Kaplan discontinued the tests last year at some institutions citing poor student performance. Corinthian announced it will drop the tests because “ability to benefit” students default on their loans at twice the rate of other students.
Starting in 2014, “the Education Department will hold colleges accountable for defaults of student cohorts for three years after the students graduate or leave college, a year longer than under current law,” reports the Chronicle of Higher Education.

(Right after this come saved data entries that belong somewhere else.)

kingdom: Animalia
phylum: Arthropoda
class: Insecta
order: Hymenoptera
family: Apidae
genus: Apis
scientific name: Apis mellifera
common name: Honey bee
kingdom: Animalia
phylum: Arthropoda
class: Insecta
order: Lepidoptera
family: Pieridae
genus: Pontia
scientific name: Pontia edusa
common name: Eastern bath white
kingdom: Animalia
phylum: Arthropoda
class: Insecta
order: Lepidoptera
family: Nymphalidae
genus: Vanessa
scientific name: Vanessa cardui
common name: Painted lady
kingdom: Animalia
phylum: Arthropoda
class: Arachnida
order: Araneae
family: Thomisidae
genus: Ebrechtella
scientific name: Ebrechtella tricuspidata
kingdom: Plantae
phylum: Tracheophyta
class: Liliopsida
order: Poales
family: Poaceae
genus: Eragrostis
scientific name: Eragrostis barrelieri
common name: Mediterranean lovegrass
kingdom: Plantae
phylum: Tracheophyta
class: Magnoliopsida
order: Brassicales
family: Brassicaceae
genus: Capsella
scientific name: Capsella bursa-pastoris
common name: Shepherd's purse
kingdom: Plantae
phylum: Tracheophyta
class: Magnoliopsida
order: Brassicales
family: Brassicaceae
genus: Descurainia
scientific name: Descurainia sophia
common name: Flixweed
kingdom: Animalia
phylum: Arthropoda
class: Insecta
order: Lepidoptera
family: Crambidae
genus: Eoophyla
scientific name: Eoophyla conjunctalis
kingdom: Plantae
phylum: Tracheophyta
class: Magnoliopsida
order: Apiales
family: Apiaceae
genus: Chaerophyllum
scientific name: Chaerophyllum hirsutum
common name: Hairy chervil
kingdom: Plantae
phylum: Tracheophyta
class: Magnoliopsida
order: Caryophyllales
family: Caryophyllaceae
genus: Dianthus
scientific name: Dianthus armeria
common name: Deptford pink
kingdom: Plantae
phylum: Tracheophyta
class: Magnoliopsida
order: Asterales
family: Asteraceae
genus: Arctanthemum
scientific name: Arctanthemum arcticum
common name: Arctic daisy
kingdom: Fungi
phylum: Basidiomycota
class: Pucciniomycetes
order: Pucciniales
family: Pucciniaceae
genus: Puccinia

About 15 percent of Corinthian’s students in the last academic year used the ability-to-benefit test. The company, which operates more than 100 campuses across North America, estimates it will lose 16,000 potential students and about $120-million in the next fiscal year as a result of this decision, but it will also lose the risk of higher default rates those students would bring. The 15-percent enrollment of ability-to-benefit students was a decrease from 24 percent the previous year, credited to a greater focus on default management at Corinthian, as well as the growth of its online division, which does not enroll such students.
If colleges can’t help ability-to-benefit students succeed, it’s not far to load them up with debt, said Deborah Cochrane, program director at the Institute for College Access and Success.
Last year, a GAO report found “testing officials at a for-profit college helped students cheat on an ability-to-benefit test, the Chronicle reports. The Education Department said it would strengthen monitoring.
People who’ve failed to complete high school or a GED are likely to be weak in persistence as well as reading and math skills. If they’re cut off from for-profit options, they can try adult education or community colleges: Their success rate will be low at lower cost.